Gostava daquele tempo,hoje eu recordo sorrino
do meu cachorro rusguento que vivia só latino
eu brincava o dia intero no Sitio do Barro Fino
o meu tio resmungava:- Ô capêta de menino!

Não bilisca o jiló porque ele tá florino
não enrosque no cipó do melão e do pipino
minha tia Maricota e o meu tio Marcolino
gritava o dia intero:-Ô capêta de menino!

Usava como transporte o juriquinho Rufino
um balaio de cada lado pela estrada ia seguino
o meu cachorro rusguento mais atrais vinha latino
quando o jegue empacava eu ficava assistino.

O meu tio cutucava o trasero do Rufino uma taquara comprida,na ponta um prego fino
o jeguino dava coice no meu tio Marcolino
jogava tudo pra longe,na puera ia sumino.
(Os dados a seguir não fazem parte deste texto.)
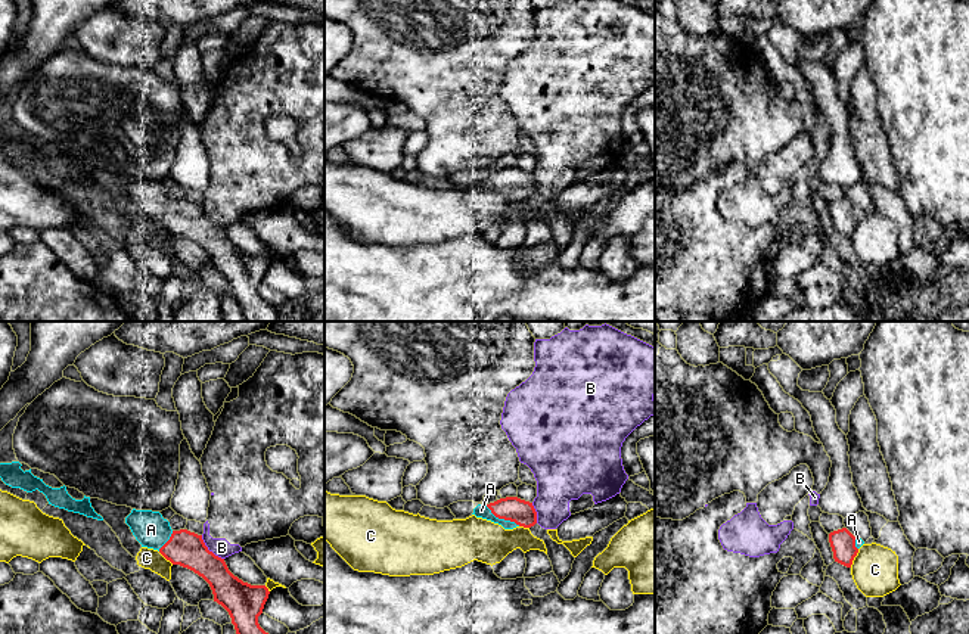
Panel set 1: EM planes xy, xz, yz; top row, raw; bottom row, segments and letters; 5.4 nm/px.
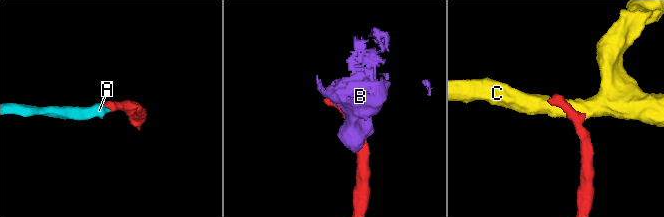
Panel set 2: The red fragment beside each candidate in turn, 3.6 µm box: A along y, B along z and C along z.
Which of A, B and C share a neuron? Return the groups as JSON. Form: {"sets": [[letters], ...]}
{"sets": [["A"], ["B"], ["C"]]}

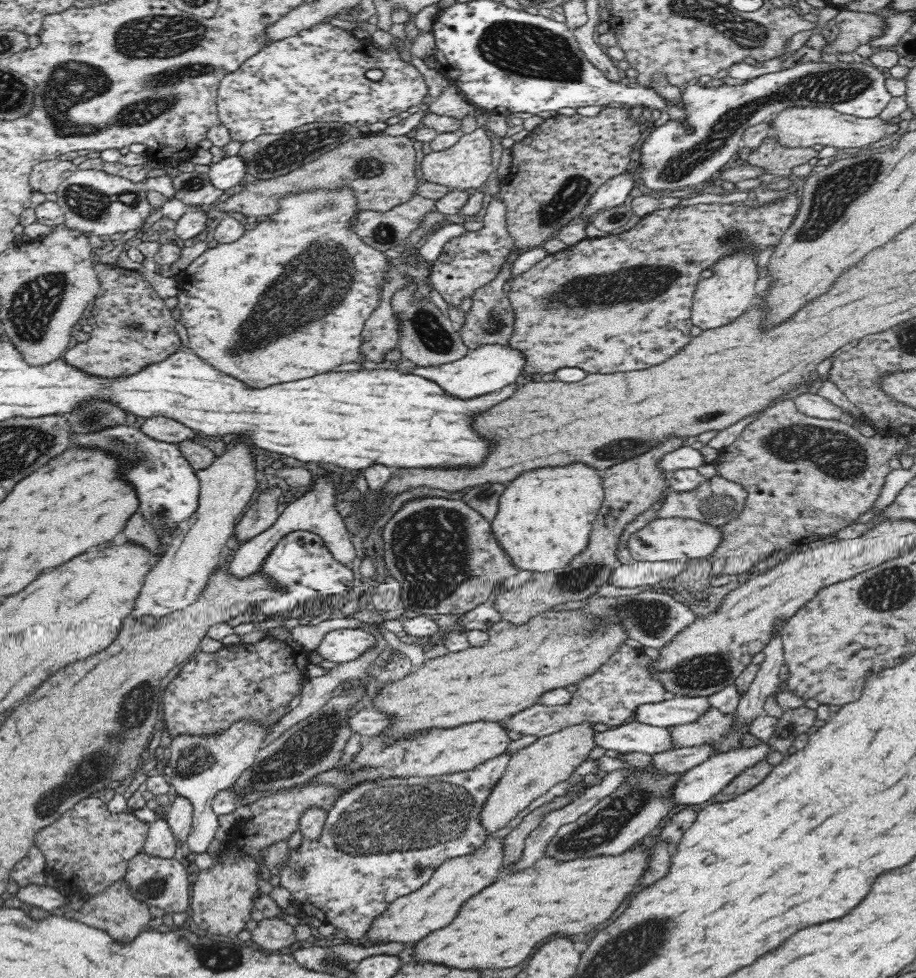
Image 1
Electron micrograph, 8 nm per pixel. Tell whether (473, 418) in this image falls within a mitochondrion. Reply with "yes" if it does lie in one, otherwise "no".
no

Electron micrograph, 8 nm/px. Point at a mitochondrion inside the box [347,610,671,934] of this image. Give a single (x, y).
(604, 826)

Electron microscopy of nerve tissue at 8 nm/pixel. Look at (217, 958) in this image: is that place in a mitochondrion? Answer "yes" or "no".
yes

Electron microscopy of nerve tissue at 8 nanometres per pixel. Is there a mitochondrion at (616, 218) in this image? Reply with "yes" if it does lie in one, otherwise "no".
no

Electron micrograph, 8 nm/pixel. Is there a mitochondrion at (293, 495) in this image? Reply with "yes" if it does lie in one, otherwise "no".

Rabanete,beterraba,melância e melão
tomate,feijão de vara,birinjela e pimentão
mandioca e batatinha,inhame,cenoura e nabo
pipino,batata-doce,abobrinha e quiabo.

Tudo isso misturado,espalhado pelo chão
uma salada danada,uma grande confusão
o jeguinho se mandava,correno pelo estradão
inté hoje eu me lembro,guardo na recordação.

Quando penso no passado sem querê fico sorrino
minha tia Maricota e o meu tio Marcolino
me batia,me xingava:-Ê capêta de menino
larga mão de dá risada e trais de volta o Rufino!